Mountain in Alaska, United States

Mount Kiev is a 7775 ft mountain summit located in Alaska, United States.

== Description ==
Mount Kiev is the highest point in the Endicott Mountains which are a subrange of the Brooks Range. It is set 5 mi west of the Dalton Highway on the northeast boundary of Gates of the Arctic National Park and Preserve. Precipitation runoff from the mountain drains east into tributaries of the Atigun River and west into tributaries of the Itikmalac River which in turn flows into the Itkillik River. Topographic relief is significant as the summit rises approximately 4775 ft above the Atigun Valley in 4 mi and 4275 ft above the Itikmalac Valley in 3 mi. Galbraith Lake is 8 mi to the north-northeast, whereas the Continental Divide and Atigun Pass are 15 mi to the south. The nearest community is Prudhoe Bay, 250 mi to the north.

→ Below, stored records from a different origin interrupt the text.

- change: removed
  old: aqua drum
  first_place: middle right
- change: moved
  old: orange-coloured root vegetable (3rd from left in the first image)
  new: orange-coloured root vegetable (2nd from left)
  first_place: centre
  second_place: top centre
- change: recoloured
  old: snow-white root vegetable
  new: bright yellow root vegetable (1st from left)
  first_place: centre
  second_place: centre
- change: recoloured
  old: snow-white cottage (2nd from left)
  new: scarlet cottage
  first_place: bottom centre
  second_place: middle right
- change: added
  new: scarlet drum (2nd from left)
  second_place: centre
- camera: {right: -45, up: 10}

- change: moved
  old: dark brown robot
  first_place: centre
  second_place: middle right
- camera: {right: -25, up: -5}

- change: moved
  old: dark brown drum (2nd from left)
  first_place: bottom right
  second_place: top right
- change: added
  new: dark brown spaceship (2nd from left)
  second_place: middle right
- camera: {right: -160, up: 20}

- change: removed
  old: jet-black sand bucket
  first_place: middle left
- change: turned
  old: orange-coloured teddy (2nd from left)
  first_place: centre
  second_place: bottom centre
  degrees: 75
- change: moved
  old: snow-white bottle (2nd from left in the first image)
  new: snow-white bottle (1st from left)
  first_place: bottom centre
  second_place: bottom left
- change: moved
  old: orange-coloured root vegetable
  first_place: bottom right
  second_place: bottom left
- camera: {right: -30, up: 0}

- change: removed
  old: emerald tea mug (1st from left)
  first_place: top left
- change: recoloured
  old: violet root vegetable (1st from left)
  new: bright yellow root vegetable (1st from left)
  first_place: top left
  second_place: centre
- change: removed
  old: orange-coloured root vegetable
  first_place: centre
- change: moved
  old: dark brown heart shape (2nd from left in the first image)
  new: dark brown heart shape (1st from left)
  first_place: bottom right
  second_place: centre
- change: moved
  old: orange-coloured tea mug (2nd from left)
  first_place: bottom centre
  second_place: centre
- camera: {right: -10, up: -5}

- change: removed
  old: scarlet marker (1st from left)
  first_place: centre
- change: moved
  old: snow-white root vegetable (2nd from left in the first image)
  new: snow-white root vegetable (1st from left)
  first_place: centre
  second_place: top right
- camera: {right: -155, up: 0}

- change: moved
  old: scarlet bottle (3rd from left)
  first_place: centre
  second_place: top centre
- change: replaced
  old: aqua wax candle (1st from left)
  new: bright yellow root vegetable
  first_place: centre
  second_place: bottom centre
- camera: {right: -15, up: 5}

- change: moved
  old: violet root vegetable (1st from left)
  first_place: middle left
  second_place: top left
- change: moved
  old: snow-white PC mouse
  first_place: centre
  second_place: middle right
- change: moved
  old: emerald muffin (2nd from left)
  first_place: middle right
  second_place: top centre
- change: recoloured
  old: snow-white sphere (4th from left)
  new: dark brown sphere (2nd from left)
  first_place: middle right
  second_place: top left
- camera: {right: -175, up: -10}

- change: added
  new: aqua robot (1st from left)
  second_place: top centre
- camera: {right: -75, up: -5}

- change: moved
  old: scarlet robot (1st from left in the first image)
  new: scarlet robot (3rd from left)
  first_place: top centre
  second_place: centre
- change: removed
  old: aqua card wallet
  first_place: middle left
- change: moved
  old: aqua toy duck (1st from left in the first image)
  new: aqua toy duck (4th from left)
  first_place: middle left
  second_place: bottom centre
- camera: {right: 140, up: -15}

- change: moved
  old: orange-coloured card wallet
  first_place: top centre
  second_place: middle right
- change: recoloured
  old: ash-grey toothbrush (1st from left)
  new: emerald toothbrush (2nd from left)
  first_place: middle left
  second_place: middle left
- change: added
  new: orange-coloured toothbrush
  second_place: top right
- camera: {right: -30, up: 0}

The mountain's toponym has not been officially adopted by the United States Board on Geographic Names.

== Climate ==
According to the Köppen climate classification system, Mount Kiev is located in a subarctic climate zone with cold, snowy winters, and cool summers. Winter temperatures can drop below −20 °F with wind chill factors below −30 °F. This climate supports a small unnamed glacier on the peak's north slopes.